═════ 文档摘录

在老版本ElasticSearch中还有1个概念Type，用于进行数据分类，但是在ES7开始已经将Type移除;

ElasticSearch	Mysql
索引（Index）	表（Table）
映射（Mapping）	表结构
域（Field）	字段列（Column）
文档（Document）	一条数据（Row）

1.索引（Index）

索引相当于关系型数据库中的一张表，1个index（索引）中包含若干个document（文档）；

1.1.添加索引

先添加索引在指定索引的映射

#先创建索引
PUT student
#再补充索引中的映射
PUT student/_mapping
{
  "properties":{
      "username":{
        "type":"text"

══════════
═════ 练习数据

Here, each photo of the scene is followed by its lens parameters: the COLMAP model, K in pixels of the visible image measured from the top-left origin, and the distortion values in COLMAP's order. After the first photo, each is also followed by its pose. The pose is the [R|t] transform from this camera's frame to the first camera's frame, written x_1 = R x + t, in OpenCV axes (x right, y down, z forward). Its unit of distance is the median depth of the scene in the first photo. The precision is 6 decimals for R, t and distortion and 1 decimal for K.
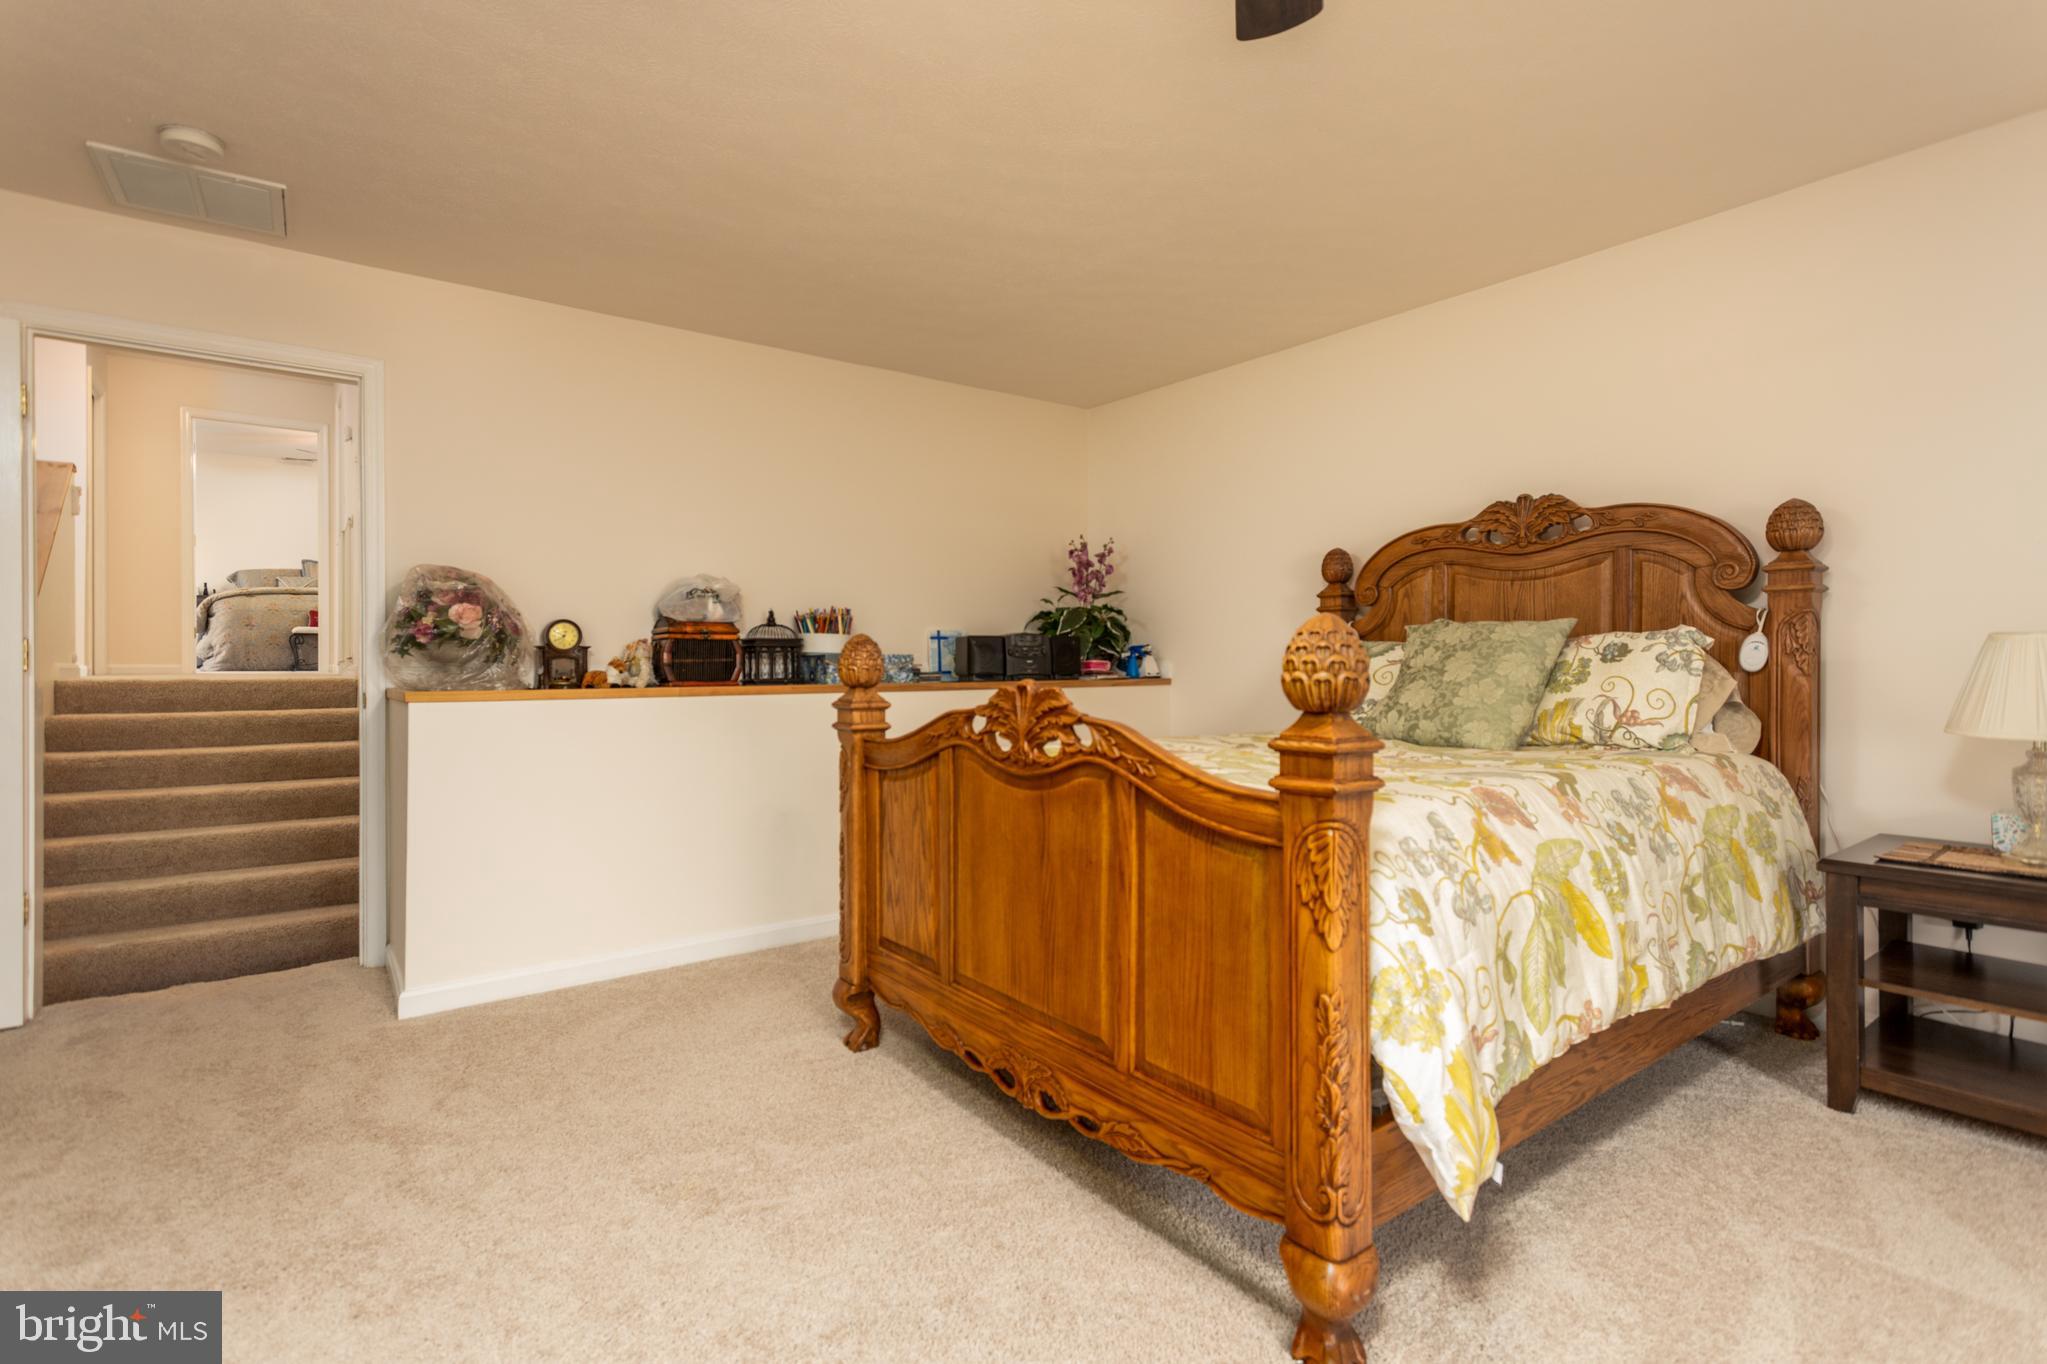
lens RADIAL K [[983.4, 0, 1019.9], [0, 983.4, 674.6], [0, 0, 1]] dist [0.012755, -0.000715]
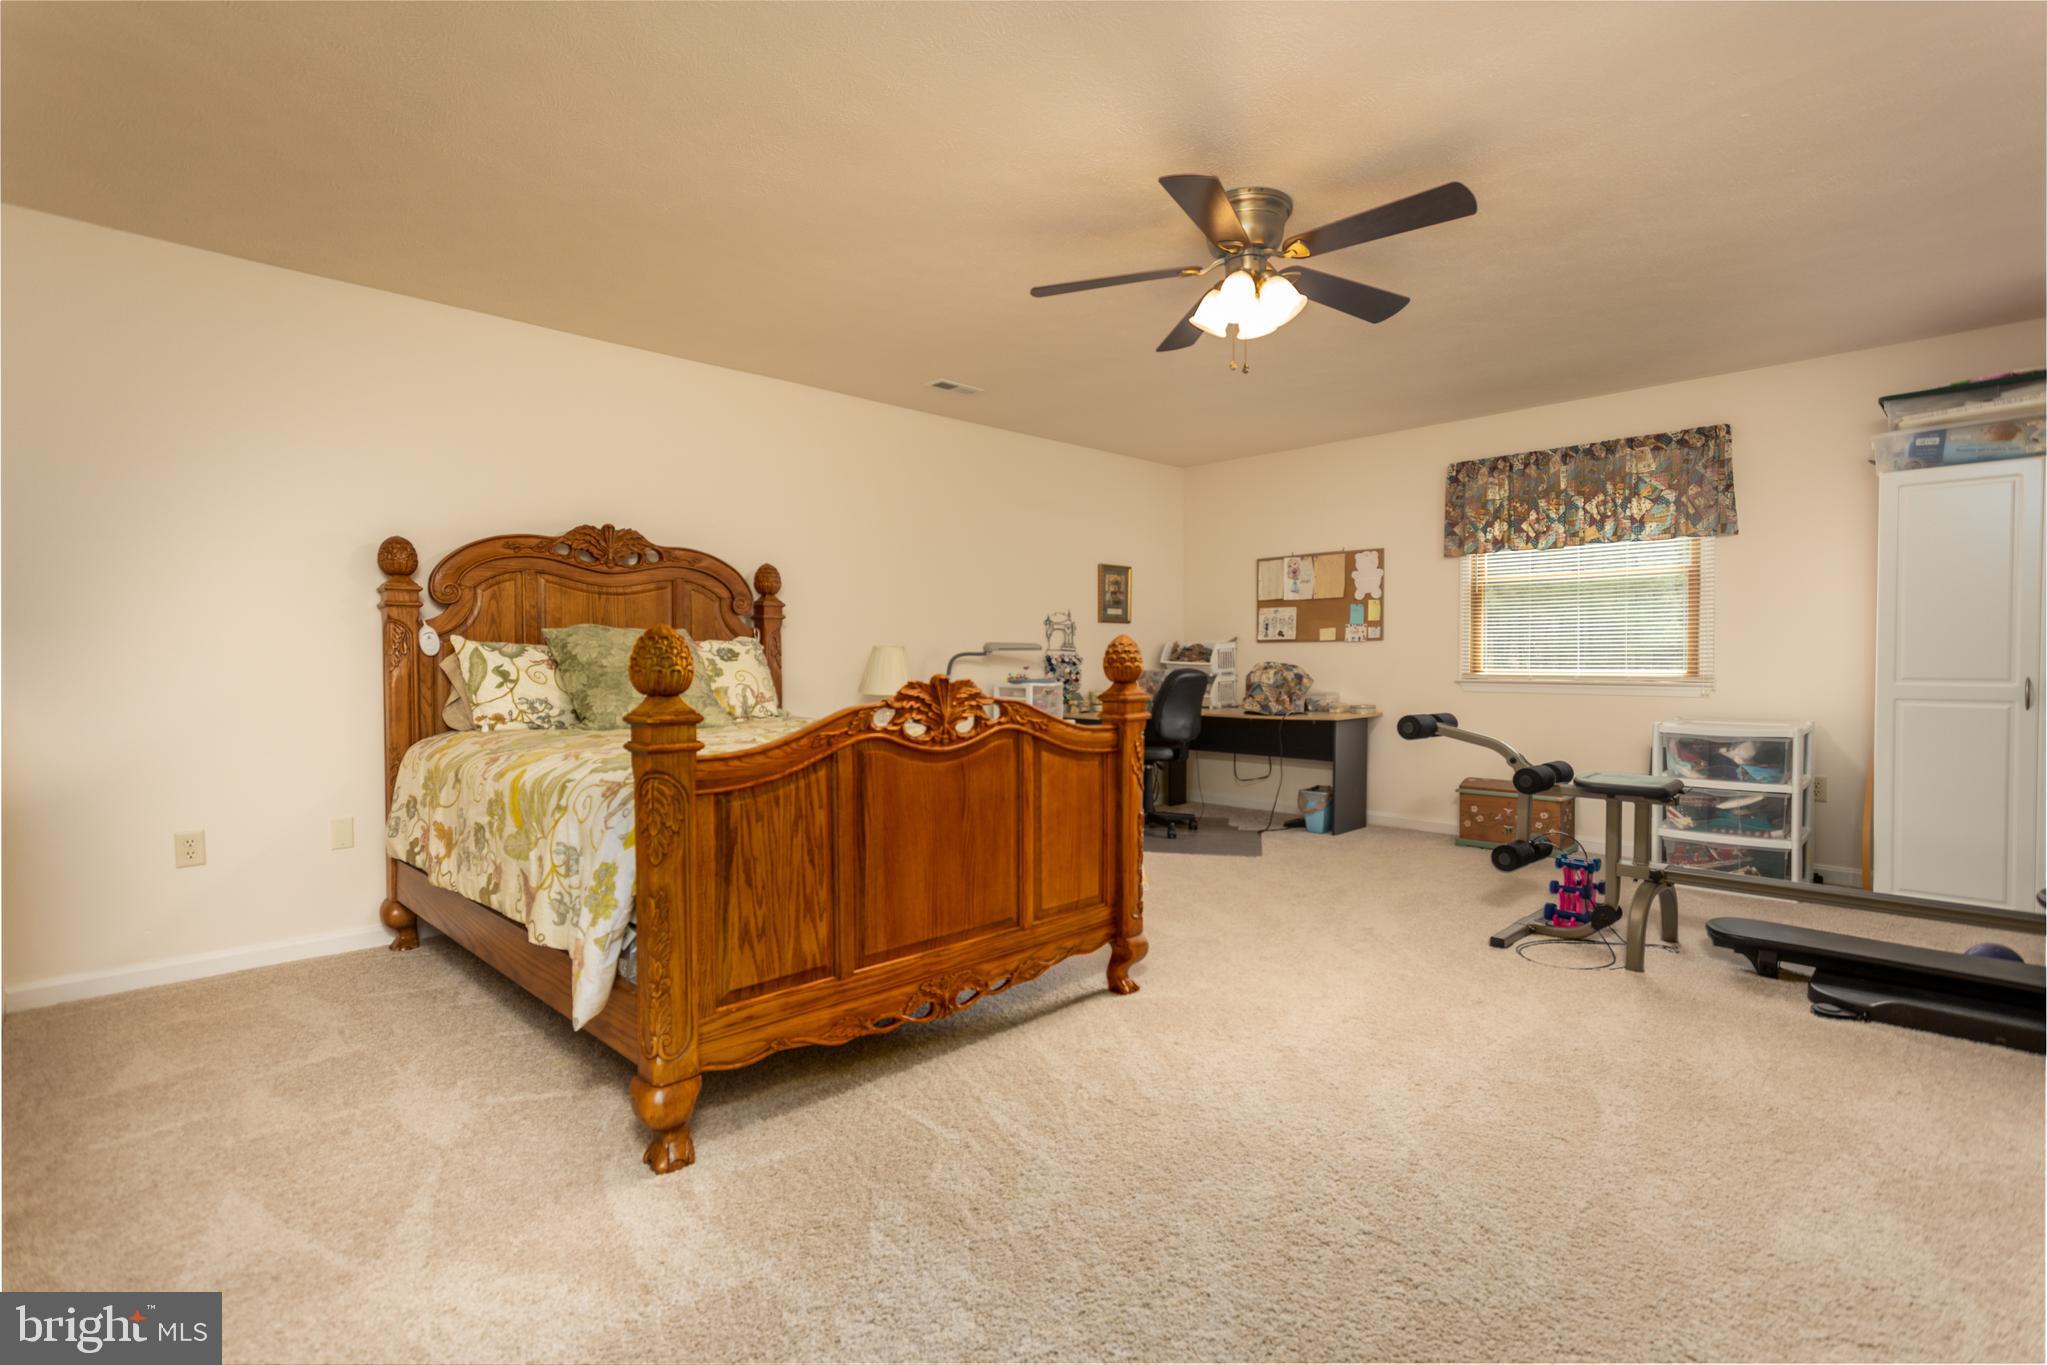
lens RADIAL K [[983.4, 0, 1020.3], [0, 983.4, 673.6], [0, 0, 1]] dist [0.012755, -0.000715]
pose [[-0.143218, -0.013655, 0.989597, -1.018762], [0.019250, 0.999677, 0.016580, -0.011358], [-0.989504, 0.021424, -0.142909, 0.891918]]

══════════

→ 任务说明 1
请根据 ElasticSearch 索引摘录回答下列问题：
(a) ElasticSearch 从哪个版本开始移除了 Type？
(b) 对照表中，与 MySQL 的“表结构”相对应的 ElasticSearch 概念是什么？
(c) 示例中创建索引时使用的命令是哪一条？
→ 任务说明 2
从 ElasticSearch 索引摘录的末尾处续写下去。

→ 参考答案 1
(a) ES7
(b) 映射（Mapping）
(c) PUT student

→ 参考答案 2
      },
    "age":{"type":"integer"},
    "birthday":{"type":"date","format":"yyyy-MM-dd" }
  }
  
}

添加索引并指定映射

PUT student
 {
  "mappings":{
  "properties":{
    "username":{"type":"text"},
    "age":{"type":"integer"},
    "birthday":{"type":"date","format":"yyyy-MM-dd" }
               }
          }
   
 }

1.2.查询索引

GET person

1.3.查询多个索引

PUT person1
GET person,person1

1.4. 查询所有索引信息

GET _all

1.5.删除索引

DELETE person1

2.别名机制

由于倒排索引的缘故，在ES中无法删除字段，也无法修改字段类型;

所有我们一般对外暴露index（索引）的别名，而不是真正的索引名称；

如果在创建索引的时候或者在映射中新增字段，指定了错误的映射，有2种解决方案；

2.1.索引没有投入使用

如果索引中没有导入数据，删除索引再重新指定映射；

2.2.索引已经投入使用

新创建1个正确的索引
把之前错误索引中数据导入到新建正确索引中
使用别名指向新的正确索引；

#模拟错误：新增了1个student1索引
PUT student1
PUT student1/_mapping
{
  "properties":{
    "birtday":{"type":"text"}
  }
  
}

#创建别名student--》student1
POST _aliases
{
  "actions": [
    {
      "add": {
        "index": "student1",
        "alias": "student"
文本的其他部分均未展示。